Schmeler et al. erwähnen, dass die Sonographie eine akkurate Methode zur Abgrenzung von benignen und malignen Befunden darstellt und in ausgewählten Fällen auch die Observanz eine vertretbare Alternative zur antepartalen Operation darstellt [3]. Hutt et al. berichten von 2 Patientinnen mit großen Ovarialzysten, welche in der Schwangerschaft sonographisch gezielt punktiert wurden. Bei einer Patientin wurde die Zyste sogar sub partu punktiert. Beide Frauen konnten vaginal entbinden [6].

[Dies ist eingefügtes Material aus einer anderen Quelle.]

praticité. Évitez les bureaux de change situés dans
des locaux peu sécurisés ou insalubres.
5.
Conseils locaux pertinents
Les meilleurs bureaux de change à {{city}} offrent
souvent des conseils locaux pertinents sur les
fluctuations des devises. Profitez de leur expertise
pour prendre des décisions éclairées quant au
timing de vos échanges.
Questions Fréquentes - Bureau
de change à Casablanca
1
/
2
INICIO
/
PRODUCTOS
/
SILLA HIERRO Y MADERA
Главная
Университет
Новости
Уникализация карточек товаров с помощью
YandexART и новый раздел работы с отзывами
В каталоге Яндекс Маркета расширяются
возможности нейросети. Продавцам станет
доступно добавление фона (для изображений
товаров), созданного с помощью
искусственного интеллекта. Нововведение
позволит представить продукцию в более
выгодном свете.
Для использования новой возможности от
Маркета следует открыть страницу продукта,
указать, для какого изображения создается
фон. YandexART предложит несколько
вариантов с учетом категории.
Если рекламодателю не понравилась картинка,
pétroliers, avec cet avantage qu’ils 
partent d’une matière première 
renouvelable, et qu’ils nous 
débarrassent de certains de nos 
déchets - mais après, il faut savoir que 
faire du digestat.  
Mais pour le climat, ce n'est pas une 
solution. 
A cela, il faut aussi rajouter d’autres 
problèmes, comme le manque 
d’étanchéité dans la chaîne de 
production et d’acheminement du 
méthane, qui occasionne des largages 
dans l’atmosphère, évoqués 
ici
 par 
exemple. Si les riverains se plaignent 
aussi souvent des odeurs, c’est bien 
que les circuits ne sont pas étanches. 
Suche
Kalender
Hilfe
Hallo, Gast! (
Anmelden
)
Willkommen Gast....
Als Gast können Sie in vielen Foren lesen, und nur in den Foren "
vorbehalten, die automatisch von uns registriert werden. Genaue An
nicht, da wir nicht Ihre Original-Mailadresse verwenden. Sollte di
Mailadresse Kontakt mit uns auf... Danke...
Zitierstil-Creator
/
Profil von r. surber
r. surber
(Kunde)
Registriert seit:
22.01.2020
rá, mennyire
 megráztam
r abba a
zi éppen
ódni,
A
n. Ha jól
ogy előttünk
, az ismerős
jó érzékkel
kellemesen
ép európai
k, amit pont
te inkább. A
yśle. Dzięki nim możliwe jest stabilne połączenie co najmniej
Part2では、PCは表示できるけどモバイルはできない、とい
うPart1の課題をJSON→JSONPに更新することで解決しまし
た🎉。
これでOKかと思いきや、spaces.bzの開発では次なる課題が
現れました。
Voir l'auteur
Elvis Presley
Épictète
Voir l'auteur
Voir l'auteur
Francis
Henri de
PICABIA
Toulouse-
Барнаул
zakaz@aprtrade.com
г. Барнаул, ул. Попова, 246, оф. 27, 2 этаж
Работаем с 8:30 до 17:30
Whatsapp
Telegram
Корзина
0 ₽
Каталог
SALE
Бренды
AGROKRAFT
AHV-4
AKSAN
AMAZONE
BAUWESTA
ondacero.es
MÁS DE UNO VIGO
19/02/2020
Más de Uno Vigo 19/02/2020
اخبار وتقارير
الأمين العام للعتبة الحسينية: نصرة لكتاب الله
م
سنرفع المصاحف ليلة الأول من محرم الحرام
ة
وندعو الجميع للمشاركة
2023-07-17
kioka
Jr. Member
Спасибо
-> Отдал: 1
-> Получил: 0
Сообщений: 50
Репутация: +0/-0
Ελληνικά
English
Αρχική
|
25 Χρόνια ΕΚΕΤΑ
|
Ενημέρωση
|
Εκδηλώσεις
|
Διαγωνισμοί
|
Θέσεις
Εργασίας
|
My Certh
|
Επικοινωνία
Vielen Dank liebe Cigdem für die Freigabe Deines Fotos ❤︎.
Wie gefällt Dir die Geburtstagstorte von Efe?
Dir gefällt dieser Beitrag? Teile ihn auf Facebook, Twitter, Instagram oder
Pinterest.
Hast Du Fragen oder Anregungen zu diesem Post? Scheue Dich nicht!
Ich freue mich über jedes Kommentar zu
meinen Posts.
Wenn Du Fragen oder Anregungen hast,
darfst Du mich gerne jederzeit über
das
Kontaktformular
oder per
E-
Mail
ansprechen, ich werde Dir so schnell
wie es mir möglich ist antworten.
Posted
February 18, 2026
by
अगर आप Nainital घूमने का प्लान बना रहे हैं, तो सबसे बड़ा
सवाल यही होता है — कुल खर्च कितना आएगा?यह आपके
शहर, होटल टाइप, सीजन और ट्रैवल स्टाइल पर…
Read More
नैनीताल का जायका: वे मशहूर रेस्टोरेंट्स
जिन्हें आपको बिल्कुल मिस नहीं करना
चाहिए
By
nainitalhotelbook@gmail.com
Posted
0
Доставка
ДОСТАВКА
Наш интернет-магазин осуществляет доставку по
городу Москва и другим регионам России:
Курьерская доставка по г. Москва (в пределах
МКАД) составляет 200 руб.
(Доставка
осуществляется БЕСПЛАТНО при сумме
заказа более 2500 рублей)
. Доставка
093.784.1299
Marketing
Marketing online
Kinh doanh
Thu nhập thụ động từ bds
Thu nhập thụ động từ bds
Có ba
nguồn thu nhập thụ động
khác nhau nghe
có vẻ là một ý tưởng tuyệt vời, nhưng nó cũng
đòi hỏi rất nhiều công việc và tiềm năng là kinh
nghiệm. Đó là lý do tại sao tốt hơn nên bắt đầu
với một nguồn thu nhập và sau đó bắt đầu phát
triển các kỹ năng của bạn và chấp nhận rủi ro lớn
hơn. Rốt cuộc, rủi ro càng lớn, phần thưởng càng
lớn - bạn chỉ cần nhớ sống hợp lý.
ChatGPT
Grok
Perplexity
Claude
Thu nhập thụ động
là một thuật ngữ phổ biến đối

Die Erhebung von Tumormarkern wird aufgrund der Streuungsbreite und der physiologischen Auslenkung in der Schwangerschaft zur Bewertung von Adnexbefunden während der Schwangerschaft nicht empfohlen [1, 3].

Fazit für die Praxis

  • Dargestellt wurde der Fall einer 28-jährigen Gravida II Para 0 mit großem, symptomatischem Adnexbefund in der 30. SSW (Schwangerschaftswoche).

  • In ausgewählten Fällen kann – bei fehlenden Malignitätskriterien sowie strenger Nutzen-Risiko-Abwägung – eine Punktion in Erwägung gezogen werden.

  • Bei der vorgestellten Patientin konnten somit das Frühgeburtlichkeitsrisiko gesenkt und das fetale Outcome verbessert werden.